De lo que fuimos ya no quedan sino los restos, y en parte todo ello se lo debemos a lumbreras internaciones al más puro estilo Esteban González Pons; gente sin imaginación que deambula por las moquetas diciendo tonterías y aferrándose a sus regalías sin otro objetivo que subsistir. Ese es el prototipo de personas que hay que erradicar de las instituciones y las responsables directas de que Europa sea hoy un lugar peor.
Y, para colmo, exhiben su torpeza con desesperación. Su afán por restringir la libertad de expresión interfiriendo en el discurso público, su intromisión indebida en los procesos electorales de los países miembros y su obsesión por ahogar la competitividad europea con regulaciones absurdas e innecesarias no solo evidencian su desconexión total con la realidad de los ciudadanos a los que dicen representar, sino también el grado de desquicie al que han llegado.
El péndulo del mundo ha cambiado de dirección. No hay que ser Winston Churchill para darse cuenta.
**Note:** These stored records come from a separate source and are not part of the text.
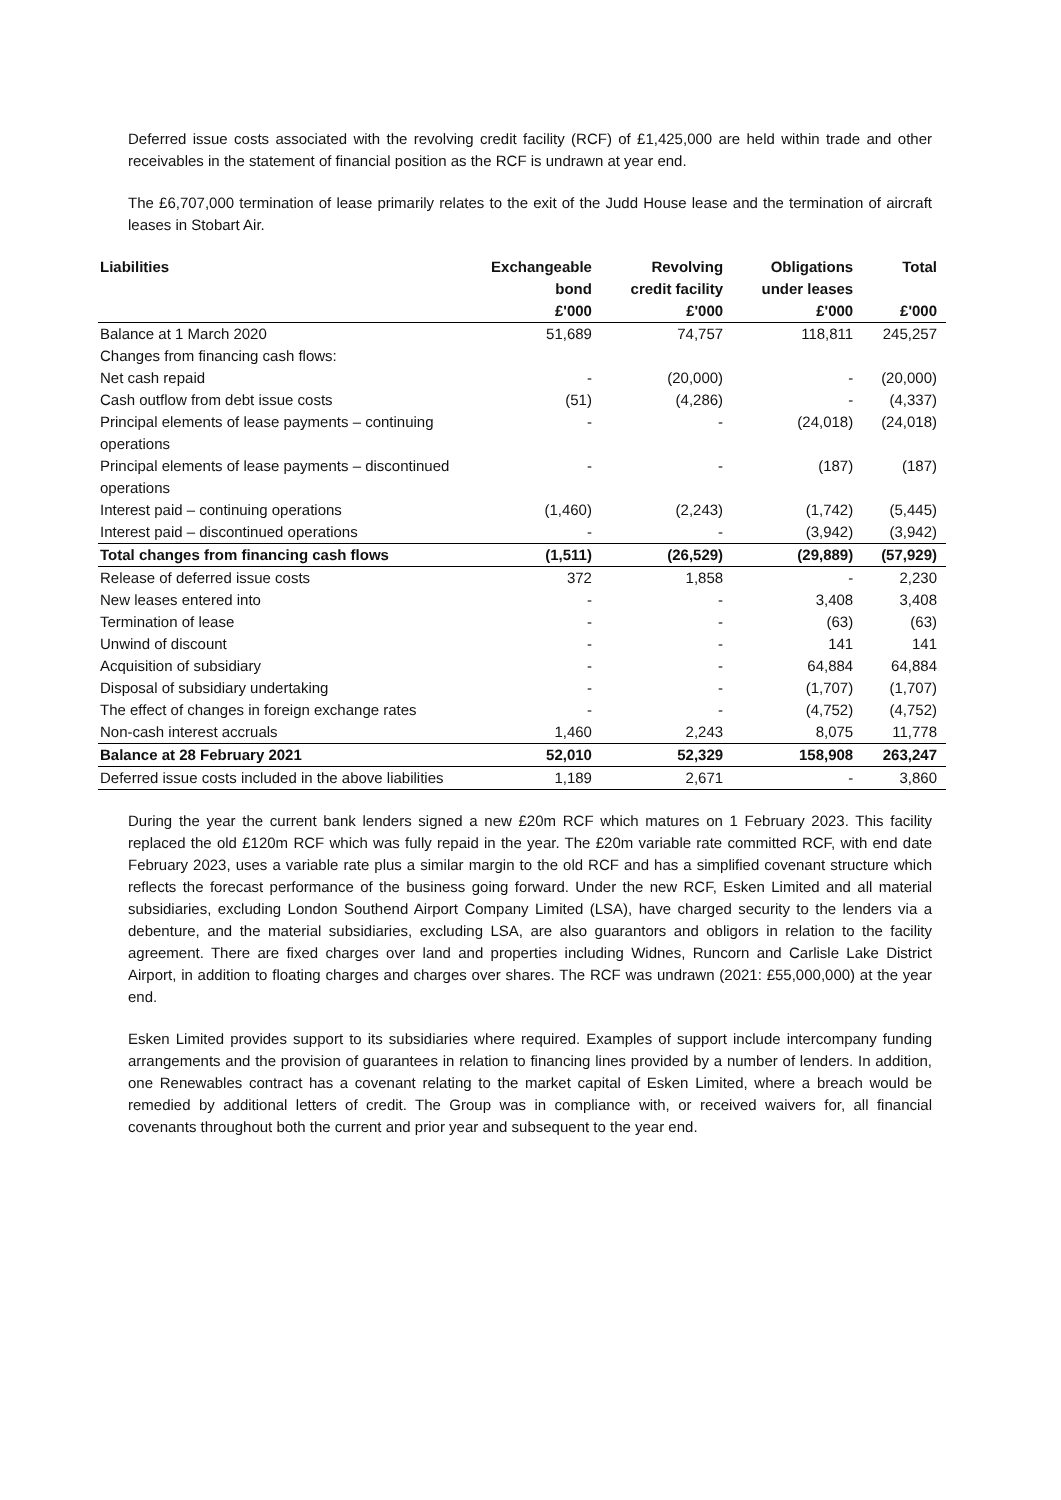Deferred issue costs associated with the revolving credit facility (RCF) of £1,425,000 are held within trade and other receivables in the statement of financial position as the RCF is undrawn at year end.
The £6,707,000 termination of lease primarily relates to the exit of the Judd House lease and the termination of aircraft leases in Stobart Air.
| Liabilities | Exchangeable bond | Revolving credit facility | Obligations under leases | Total |
| --- | --- | --- | --- | --- |
| | £'000 | £'000 | £'000 | £'000 |
| Balance at 1 March 2020 | 51,689 | 74,757 | 118,811 | 245,257 |
| Changes from financing cash flows: | | | | |
| Net cash repaid | - | (20,000) | - | (20,000) |
| Cash outflow from debt issue costs | (51) | (4,286) | - | (4,337) |
| Principal elements of lease payments – continuing operations | - | - | (24,018) | (24,018) |
| Principal elements of lease payments – discontinued operations | - | - | (187) | (187) |
| Interest paid – continuing operations | (1,460) | (2,243) | (1,742) | (5,445) |
| Interest paid – discontinued operations | - | - | (3,942) | (3,942) |
| Total changes from financing cash flows | (1,511) | (26,529) | (29,889) | (57,929) |
| Release of deferred issue costs | 372 | 1,858 | - | 2,230 |
| New leases entered into | - | - | 3,408 | 3,408 |
| Termination of lease | - | - | (63) | (63) |
| Unwind of discount | - | - | 141 | 141 |
| Acquisition of subsidiary | - | - | 64,884 | 64,884 |
| Disposal of subsidiary undertaking | - | - | (1,707) | (1,707) |
| The effect of changes in foreign exchange rates | - | - | (4,752) | (4,752) |
| Non-cash interest accruals | 1,460 | 2,243 | 8,075 | 11,778 |
| Balance at 28 February 2021 | 52,010 | 52,329 | 158,908 | 263,247 |
| Deferred issue costs included in the above liabilities | 1,189 | 2,671 | - | 3,860 |
During the year the current bank lenders signed a new £20m RCF which matures on 1 February 2023. This facility replaced the old £120m RCF which was fully repaid in the year. The £20m variable rate committed RCF, with end date February 2023, uses a variable rate plus a similar margin to the old RCF and has a simplified covenant structure which reflects the forecast performance of the business going forward. Under the new RCF, Esken Limited and all material subsidiaries, excluding London Southend Airport Company Limited (LSA), have charged security to the lenders via a debenture, and the material subsidiaries, excluding LSA, are also guarantors and obligors in relation to the facility agreement. There are fixed charges over land and properties including Widnes, Runcorn and Carlisle Lake District Airport, in addition to floating charges and charges over shares. The RCF was undrawn (2021: £55,000,000) at the year end.
Esken Limited provides support to its subsidiaries where required. Examples of support include intercompany funding arrangements and the provision of guarantees in relation to financing lines provided by a number of lenders. In addition, one Renewables contract has a covenant relating to the market capital of Esken Limited, where a breach would be remedied by additional letters of credit. The Group was in compliance with, or received waivers for, all financial covenants throughout both the current and prior year and subsequent to the year end.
Ahora manda Donald Trump, y con este cambio de rumbo, nos guste más o menos, nuestra única opción como continente cada vez más irrelevante es subirnos a ese tren cuanto antes y abandonar la fantasía de que aun podemos forjar nuestro propio destino. Simplemente, ya no podemos. Lo hicimos en el pasado, pero hoy carecemos tanto de la voluntad como de los medios para hacerlo.
Me refiero a Estados Unidos como nuestro aliado natural porque sus valores liberales son, en esencia, los que más se asemejan a los nuestros. Y creo firmemente que así debe seguir siendo, pese a los iluminados europeos que fantasean con un giro hacia oriente como si fuera una alternativa viable. Un error de semejante magnitud nos costaría demasiado caro.
Por tanto, no aplaudo el discurso del vicepresidente Vance en Múnich, pero lo comprendo perfectamente. No soy tan miserable como para alegrarme de que alguien que no es de mi casa, venga a mi salón para echarme la bronca a la cara. Pero es evidente que este discurso supone un antes y un después en nuestras relaciones con los Estados Unidos. Es «un aviso del puerto» alto y claro que tenemos la obligación de escuchar y sobre todo atender.
El discurso de Vance fue un ultimátum, no una advertencia: o nos hacemos cargo de sus intereses o simplemente dejaremos de ser relevantes. Entiendo que se dan cuenta del peligro que esto supone.
El colofón de la Conferencia de Seguridad de Múnich fue, para nueva vergüenza de Europa, la imagen de su presidente, Keith Kellogg, rompiendo en lágrimas en la clausura como si de una metáfora viviente se tratara. Como un niño de setenta años desconcertado al que le arrebatan su piruleta, su gesto simbolizó el ocaso de un continente que se resiste a aceptar su irrelevancia.
Quien conozca un mínimo la historia sabrá que esas lágrimas no inspiran compasión. Son el combustible de nuestros enemigos y confirman lo que ya saben: Europa es débil.